Most states are expanding community-based care for people with disabilities over institutional options in an effort to rein in long-term care costs and meet consumer demand, a new survey finds.
The trend is detailed in a report released Thursday that’s based on a survey of Medicaid officials in all 50 states and the District of Columbia.
Overall, 29 states grew their home and community-based services programs in fiscal year 2011 and 27 states increased such offerings for 2012, according to the annual report from the Kaiser Family Foundation’s Commission on Medicaid and the Uninsured.
At the same time, the report found that plans to expand institutions came to a near halt.
The shift toward community-based services is being driven by cost concerns and pressure from consumers, the report found.
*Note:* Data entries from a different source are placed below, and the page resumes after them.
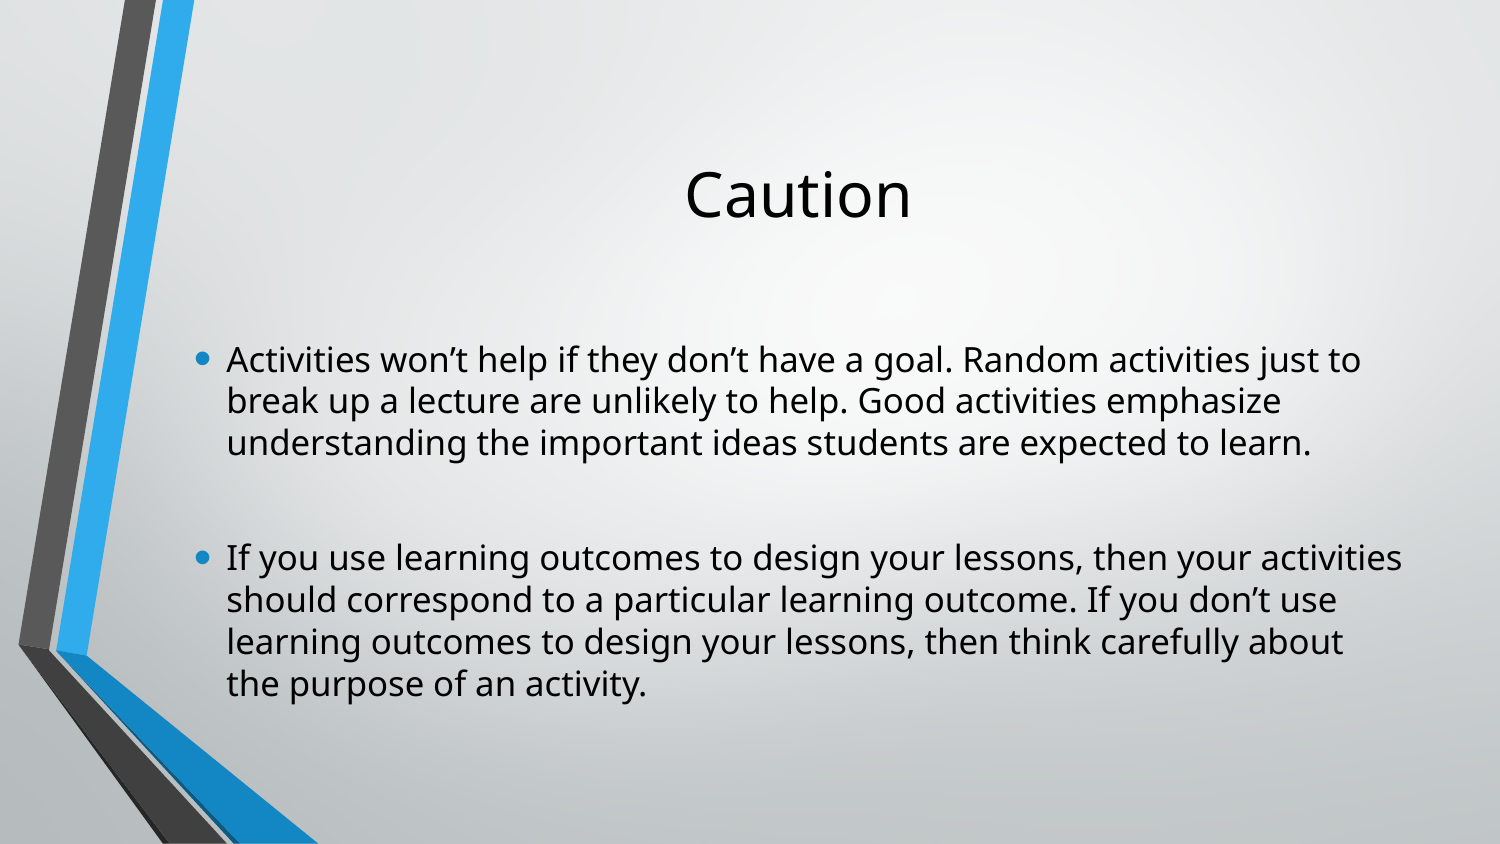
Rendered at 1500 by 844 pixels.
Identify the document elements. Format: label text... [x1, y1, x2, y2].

title Caution [182, 84, 1416, 300]
list Activities won’t help if they don’t have a goal. Random activities just to break up a lecture are unlikely to help. Good activities emphasize understanding the important ideas students are expected to learn. If you use learning outcomes to design your lessons, then your activities should correspond to a particular learning outcome. If you don’t use learning outcomes to design your lessons, then think carefully about the purpose of an activity. [182, 328, 1416, 713]
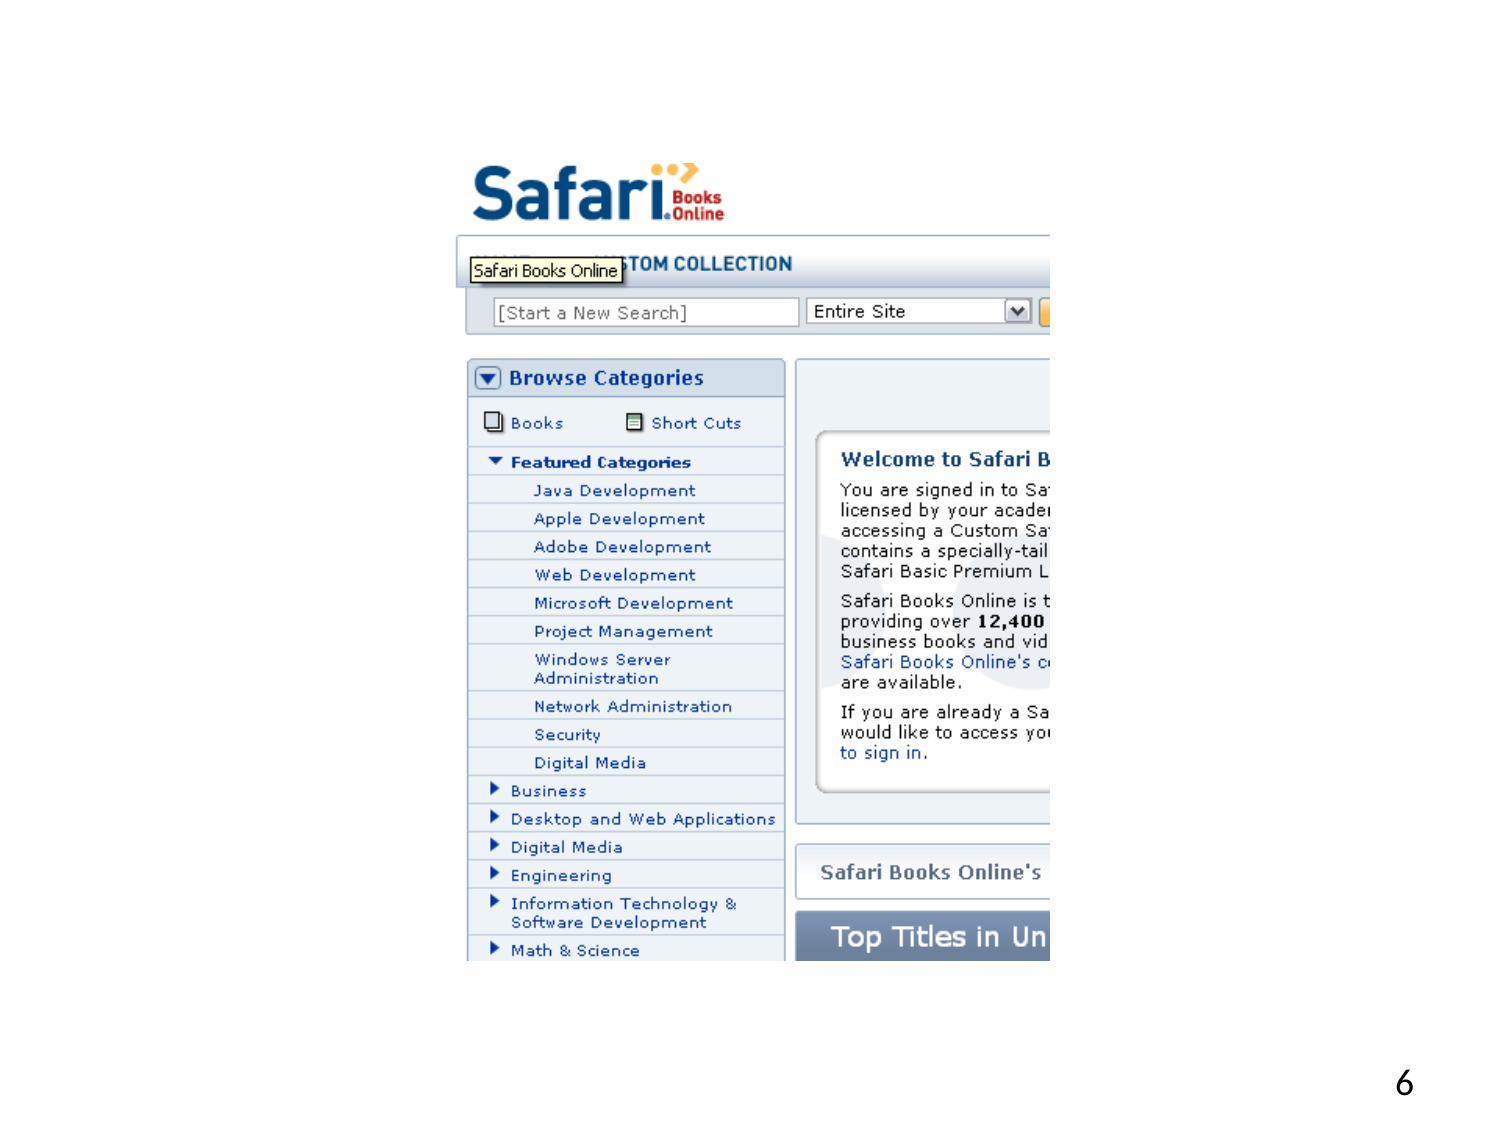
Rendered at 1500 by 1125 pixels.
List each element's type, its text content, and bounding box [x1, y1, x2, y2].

Legal worries are also playing a role following a 1999 U.S. Supreme Court decision in Olmstead v. L.C. which found that people with disabilities have the right to choose to live in the community whenever possible.
In addition, the report found that three states — Alaska, Rhode Island and Washington — are already planning to participate in a new federal program that would give states additional Medicaid funding in exchange for eliminating caps on the number of individuals who can live in the community. The initiative known as the Community First Choice Option is part of the federal health care reform law passed in 2010 and begins this month.
Another 34 states indicated that they had not yet decided whether they would take part in the new program.